Your instructions:
Among the entries below, one line contains "וישׁת וישׁב וישׁכב׃" and another contains "אחרי אליהו וישׁרתהו׃". Transcribe those two lines and every line between them, exactly.

Data to use:
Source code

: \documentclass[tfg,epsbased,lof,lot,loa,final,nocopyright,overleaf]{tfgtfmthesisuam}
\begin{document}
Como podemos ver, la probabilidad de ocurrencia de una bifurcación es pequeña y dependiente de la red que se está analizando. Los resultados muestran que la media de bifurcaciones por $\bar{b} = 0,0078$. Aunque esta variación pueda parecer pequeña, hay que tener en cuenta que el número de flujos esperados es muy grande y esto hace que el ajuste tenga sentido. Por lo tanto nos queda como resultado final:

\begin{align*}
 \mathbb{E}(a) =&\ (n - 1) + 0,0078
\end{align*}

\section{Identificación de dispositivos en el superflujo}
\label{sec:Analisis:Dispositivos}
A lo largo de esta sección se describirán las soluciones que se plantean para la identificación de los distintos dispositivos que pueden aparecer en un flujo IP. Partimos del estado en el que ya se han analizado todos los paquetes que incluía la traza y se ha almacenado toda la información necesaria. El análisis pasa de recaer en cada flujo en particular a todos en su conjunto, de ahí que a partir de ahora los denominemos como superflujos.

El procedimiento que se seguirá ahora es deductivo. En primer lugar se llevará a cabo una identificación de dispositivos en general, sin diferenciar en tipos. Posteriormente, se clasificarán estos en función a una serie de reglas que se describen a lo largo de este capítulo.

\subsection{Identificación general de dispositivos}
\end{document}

---

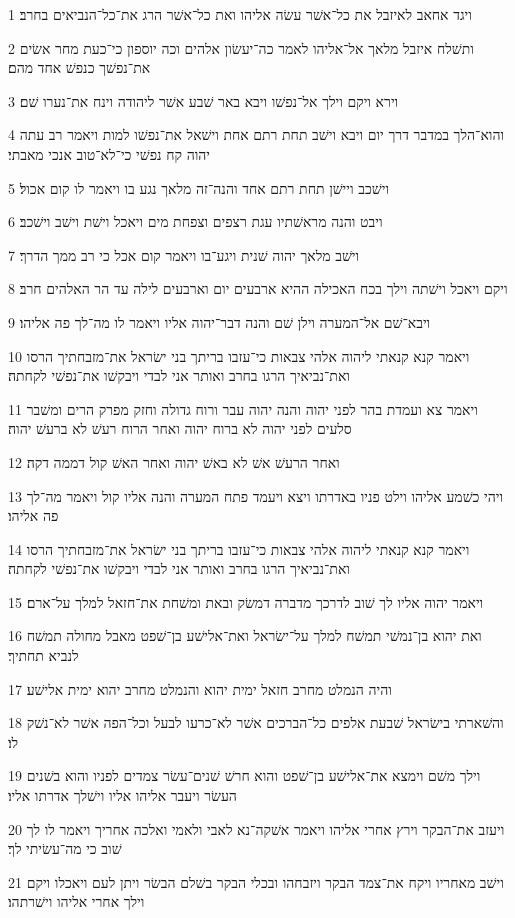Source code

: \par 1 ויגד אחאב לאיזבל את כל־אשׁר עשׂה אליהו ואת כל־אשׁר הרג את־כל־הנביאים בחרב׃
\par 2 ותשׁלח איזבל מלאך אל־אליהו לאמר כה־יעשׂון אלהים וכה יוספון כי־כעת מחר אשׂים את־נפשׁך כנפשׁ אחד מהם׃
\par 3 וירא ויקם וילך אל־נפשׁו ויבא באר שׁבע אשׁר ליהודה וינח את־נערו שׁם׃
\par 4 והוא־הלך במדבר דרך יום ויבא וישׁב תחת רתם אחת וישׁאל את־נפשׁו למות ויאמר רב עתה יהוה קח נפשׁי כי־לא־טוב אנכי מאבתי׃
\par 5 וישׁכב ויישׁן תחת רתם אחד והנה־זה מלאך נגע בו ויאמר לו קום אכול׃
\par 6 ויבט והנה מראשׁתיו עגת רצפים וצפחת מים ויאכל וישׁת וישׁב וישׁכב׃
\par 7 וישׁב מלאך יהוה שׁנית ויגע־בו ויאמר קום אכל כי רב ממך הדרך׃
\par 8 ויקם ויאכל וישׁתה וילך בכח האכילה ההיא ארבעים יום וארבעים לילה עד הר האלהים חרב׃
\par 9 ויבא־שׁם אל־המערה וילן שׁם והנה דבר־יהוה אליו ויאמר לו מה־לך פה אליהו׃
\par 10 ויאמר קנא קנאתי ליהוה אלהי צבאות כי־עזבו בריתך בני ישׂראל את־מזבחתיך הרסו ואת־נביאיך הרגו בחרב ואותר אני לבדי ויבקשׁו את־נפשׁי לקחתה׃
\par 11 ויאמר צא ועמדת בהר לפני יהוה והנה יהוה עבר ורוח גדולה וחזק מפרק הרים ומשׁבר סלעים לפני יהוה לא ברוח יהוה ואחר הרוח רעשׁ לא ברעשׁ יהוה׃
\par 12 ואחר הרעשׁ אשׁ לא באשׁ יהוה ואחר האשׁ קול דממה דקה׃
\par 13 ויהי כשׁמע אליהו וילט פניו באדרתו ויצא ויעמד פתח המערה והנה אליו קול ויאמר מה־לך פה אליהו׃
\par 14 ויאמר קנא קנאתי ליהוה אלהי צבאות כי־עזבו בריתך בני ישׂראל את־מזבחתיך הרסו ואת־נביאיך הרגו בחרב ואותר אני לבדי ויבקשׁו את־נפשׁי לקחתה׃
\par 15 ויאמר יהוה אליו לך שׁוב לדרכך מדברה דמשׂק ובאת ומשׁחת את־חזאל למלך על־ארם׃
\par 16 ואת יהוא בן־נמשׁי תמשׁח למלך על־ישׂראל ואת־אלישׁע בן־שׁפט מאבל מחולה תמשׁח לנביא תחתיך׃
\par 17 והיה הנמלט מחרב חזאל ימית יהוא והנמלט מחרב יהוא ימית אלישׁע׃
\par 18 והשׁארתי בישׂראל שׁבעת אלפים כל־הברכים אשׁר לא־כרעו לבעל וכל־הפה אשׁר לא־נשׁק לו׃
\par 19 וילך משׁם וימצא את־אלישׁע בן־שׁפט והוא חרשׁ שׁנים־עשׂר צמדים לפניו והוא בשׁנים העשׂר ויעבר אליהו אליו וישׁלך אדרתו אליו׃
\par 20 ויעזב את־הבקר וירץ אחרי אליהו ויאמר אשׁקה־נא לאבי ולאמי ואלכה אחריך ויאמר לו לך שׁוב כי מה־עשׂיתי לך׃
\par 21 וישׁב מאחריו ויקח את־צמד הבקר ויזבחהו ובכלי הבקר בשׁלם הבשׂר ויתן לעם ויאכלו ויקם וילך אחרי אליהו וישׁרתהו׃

Worked solution:
\par 6 ויבט והנה מראשׁתיו עגת רצפים וצפחת מים ויאכל וישׁת וישׁב וישׁכב׃
\par 7 וישׁב מלאך יהוה שׁנית ויגע־בו ויאמר קום אכל כי רב ממך הדרך׃
\par 8 ויקם ויאכל וישׁתה וילך בכח האכילה ההיא ארבעים יום וארבעים לילה עד הר האלהים חרב׃
\par 9 ויבא־שׁם אל־המערה וילן שׁם והנה דבר־יהוה אליו ויאמר לו מה־לך פה אליהו׃
\par 10 ויאמר קנא קנאתי ליהוה אלהי צבאות כי־עזבו בריתך בני ישׂראל את־מזבחתיך הרסו ואת־נביאיך הרגו בחרב ואותר אני לבדי ויבקשׁו את־נפשׁי לקחתה׃
\par 11 ויאמר צא ועמדת בהר לפני יהוה והנה יהוה עבר ורוח גדולה וחזק מפרק הרים ומשׁבר סלעים לפני יהוה לא ברוח יהוה ואחר הרוח רעשׁ לא ברעשׁ יהוה׃
\par 12 ואחר הרעשׁ אשׁ לא באשׁ יהוה ואחר האשׁ קול דממה דקה׃
\par 13 ויהי כשׁמע אליהו וילט פניו באדרתו ויצא ויעמד פתח המערה והנה אליו קול ויאמר מה־לך פה אליהו׃
\par 14 ויאמר קנא קנאתי ליהוה אלהי צבאות כי־עזבו בריתך בני ישׂראל את־מזבחתיך הרסו ואת־נביאיך הרגו בחרב ואותר אני לבדי ויבקשׁו את־נפשׁי לקחתה׃
\par 15 ויאמר יהוה אליו לך שׁוב לדרכך מדברה דמשׂק ובאת ומשׁחת את־חזאל למלך על־ארם׃
\par 16 ואת יהוא בן־נמשׁי תמשׁח למלך על־ישׂראל ואת־אלישׁע בן־שׁפט מאבל מחולה תמשׁח לנביא תחתיך׃
\par 17 והיה הנמלט מחרב חזאל ימית יהוא והנמלט מחרב יהוא ימית אלישׁע׃
\par 18 והשׁארתי בישׂראל שׁבעת אלפים כל־הברכים אשׁר לא־כרעו לבעל וכל־הפה אשׁר לא־נשׁק לו׃
\par 19 וילך משׁם וימצא את־אלישׁע בן־שׁפט והוא חרשׁ שׁנים־עשׂר צמדים לפניו והוא בשׁנים העשׂר ויעבר אליהו אליו וישׁלך אדרתו אליו׃
\par 20 ויעזב את־הבקר וירץ אחרי אליהו ויאמר אשׁקה־נא לאבי ולאמי ואלכה אחריך ויאמר לו לך שׁוב כי מה־עשׂיתי לך׃
\par 21 וישׁב מאחריו ויקח את־צמד הבקר ויזבחהו ובכלי הבקר בשׁלם הבשׂר ויתן לעם ויאכלו ויקם וילך אחרי אליהו וישׁרתהו׃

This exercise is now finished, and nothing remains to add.